LISTA DE ACTIVIDADES =
(a) Copia tal cual la parte del relato sobre la Navidad en familia que va desde "Sólo escuchaba las" hasta "mi familia completa.", incluyendo ambas partes.
(b) Sigue escribiendo el relato sobre la Navidad en familia a partir de la última oración que aparece.

FRAGMENTO CITADO =

##############################

En mi ilusión, el frío que hacía era como la nieve, pues anunciaba la navidad. Desde temprano tomaba los implementos de limpieza y con ayuda de mi mamá limpiábamos la casa para prepararnos y desempolvar el árbol de navidad, limpiar las pelotitas de colores; desenredar la extensión de foquitos coloridos era todo un desafío (y lo sigue siendo ja, ja, ja).

También, abríamos una caja que contenía un pequeño nacimiento que pertenecía a mi abuela, quien lo trajo de Choluteca, su ciudad natal. Era un niño Jesús de barro, pero estaba "costurado" pues lo dejé caer, se quebró y yo "lo arreglé" con masking-tape, en mi inocencia creí que quedaría igual; disfrutábamos verlo debajo del mediano árbol que ya estaba listo. La noche llegaba y se apagaba la luz del techo, sólo existía la atención para los foquitos que parecían cantar "Feliz Navidad..." del famoso y memorable José Feliciano.

Un día antes de llegar el día de nochebuena, preparaba mi ropa desde tempranas horas y emocionada ayudaba a mi madre a cocinar mi postre favorito de navidad, ¡El ayote en miel! ¿Les parece delicioso? Para mí es imprescindible en la mesa durante las fiestas decembrinas.

En el día de navidad, cocinaba junto a mi madre el tradicional pollo, la ensalada de papas y el arroz a la jardinera, con vegetales que disfrutaba cortar en la sala mientras en la televisión estaba la película más famosa en navidad, sí, ya se imaginan cual, y con bombos y platillos en mi mente, les digo que es 'Mi pobre angelito'.

Sólo escuchaba las risas de mi madre al ver las ocurrencias de 'Kevin McCallister', no era la primera vez que la veíamos, pero cada vez era diferente, había más emoción y sin saber también cada vez se volvería el tiempo más corto para disfrutar una navidad con mi familia completa.

Mi padre, él no era amante de la navidad, al contrario, los recuerdos que esta le ocasionaba no eran gratos, sólo se dormía temprano, como un día normal y él era el encargado de decir que no saliera a la calle mientras explotaban lo cohetes, pues podía sufrir un accidente.

##############################

DATOS PARA REVISAR =

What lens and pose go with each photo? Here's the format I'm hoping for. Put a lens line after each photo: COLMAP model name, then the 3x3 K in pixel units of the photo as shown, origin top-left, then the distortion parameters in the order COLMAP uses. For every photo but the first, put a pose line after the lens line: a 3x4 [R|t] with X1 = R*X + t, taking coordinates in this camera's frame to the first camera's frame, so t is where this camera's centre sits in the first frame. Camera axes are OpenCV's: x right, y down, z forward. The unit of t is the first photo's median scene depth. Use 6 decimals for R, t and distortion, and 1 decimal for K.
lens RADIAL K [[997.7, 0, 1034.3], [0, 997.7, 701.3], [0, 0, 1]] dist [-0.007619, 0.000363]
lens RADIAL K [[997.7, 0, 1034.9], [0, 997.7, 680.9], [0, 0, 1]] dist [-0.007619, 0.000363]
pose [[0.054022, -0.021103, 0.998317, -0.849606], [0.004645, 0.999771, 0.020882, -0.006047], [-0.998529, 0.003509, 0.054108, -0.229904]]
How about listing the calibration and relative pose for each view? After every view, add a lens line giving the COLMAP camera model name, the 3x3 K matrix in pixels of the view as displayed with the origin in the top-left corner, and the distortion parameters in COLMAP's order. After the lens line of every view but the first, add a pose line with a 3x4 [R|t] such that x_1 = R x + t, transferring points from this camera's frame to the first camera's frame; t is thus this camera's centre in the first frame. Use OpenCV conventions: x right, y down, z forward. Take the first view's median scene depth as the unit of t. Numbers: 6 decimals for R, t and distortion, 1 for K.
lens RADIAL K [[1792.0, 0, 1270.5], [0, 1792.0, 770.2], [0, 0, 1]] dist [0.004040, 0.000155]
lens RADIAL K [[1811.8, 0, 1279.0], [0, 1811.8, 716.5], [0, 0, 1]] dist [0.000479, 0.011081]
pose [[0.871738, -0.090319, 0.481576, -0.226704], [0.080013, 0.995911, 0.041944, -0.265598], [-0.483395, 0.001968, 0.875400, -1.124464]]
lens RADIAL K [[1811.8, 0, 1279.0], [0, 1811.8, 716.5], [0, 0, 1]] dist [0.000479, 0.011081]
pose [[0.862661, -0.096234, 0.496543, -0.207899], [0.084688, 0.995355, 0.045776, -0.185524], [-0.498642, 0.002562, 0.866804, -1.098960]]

##############################

RESPUESTAS POR ACTIVIDAD =
(a)
Sólo escuchaba las risas de mi madre al ver las ocurrencias de 'Kevin McCallister', no era la primera vez que la veíamos, pero cada vez era diferente, había más emoción y sin saber también cada vez se volvería el tiempo más corto para disfrutar una navidad con mi familia completa.

(b)
Disfrutábamos comer, abrazarnos y ver películas en la sala, mientras en la calle aún seguía el ruido de cohetes que indicaban la llegada de la nochebuena; eran las 12 de la noche, y yo aprovechaba a decir: "¡Feliz navidad!" A todos, incluso a Polly, mi loro, quien un poco dormido me lanzaba un beso como respuesta.

Jesús y la navidad

Recibir con emoción la navidad también me hacía imaginar al salvador del mundo en un pesebre, lleno de carencias, pero con la bendición de su padre en los cielos, como muchos nos encontramos justo ahora.

Celebrar su vida me daba felicidad, pues en mi iglesia era parte del grupo que preparaba un drama donde se representaría su vida, a veces me tocaba ser 'María', su madre; también era parte del pueblo que le conoció en la antigua ciudad de Belén, cuna de su nacimiento; en otras ocasiones solo admiraba desde la congregación cada segundo de la actuación, imaginando la realidad de hace miles de años atrás.

Cuando llegué a la adolescencia, inicié a participar en coros navideños, esos que entonan como si fuese el fin del mundo y sea lo último que harás (ja, ja, ja), pero no soy la mejor cantante, eh, sólo por gratitud y amor a la época lo hacía, y lo que significa esta temporada para mí.

Navidad actual

Hoy, muchas de esas actividades se repiten, pero ya no es igual. La cena de nochebuena es diferente, hay espacios en la mesa; la dueña del nacimiento, mi abuela, se fue desde 2014, y sólo quedó el recuerdo; mi mamá, la que reía con McCallister, se despidió de mí en 2018 y hoy sólo conectamos el arbolito con el corazón, ella desde el cielo me ayuda, estoy segura.

Mi padre ya no me dice que tengo que cuidarme de los cohetes, él se fue en 2019, solo escucho en mi mente sus palabras y evito salir a las 12 de la noche a la calle, puede enviarme un mensaje con el viento y regañarme desde el cielo.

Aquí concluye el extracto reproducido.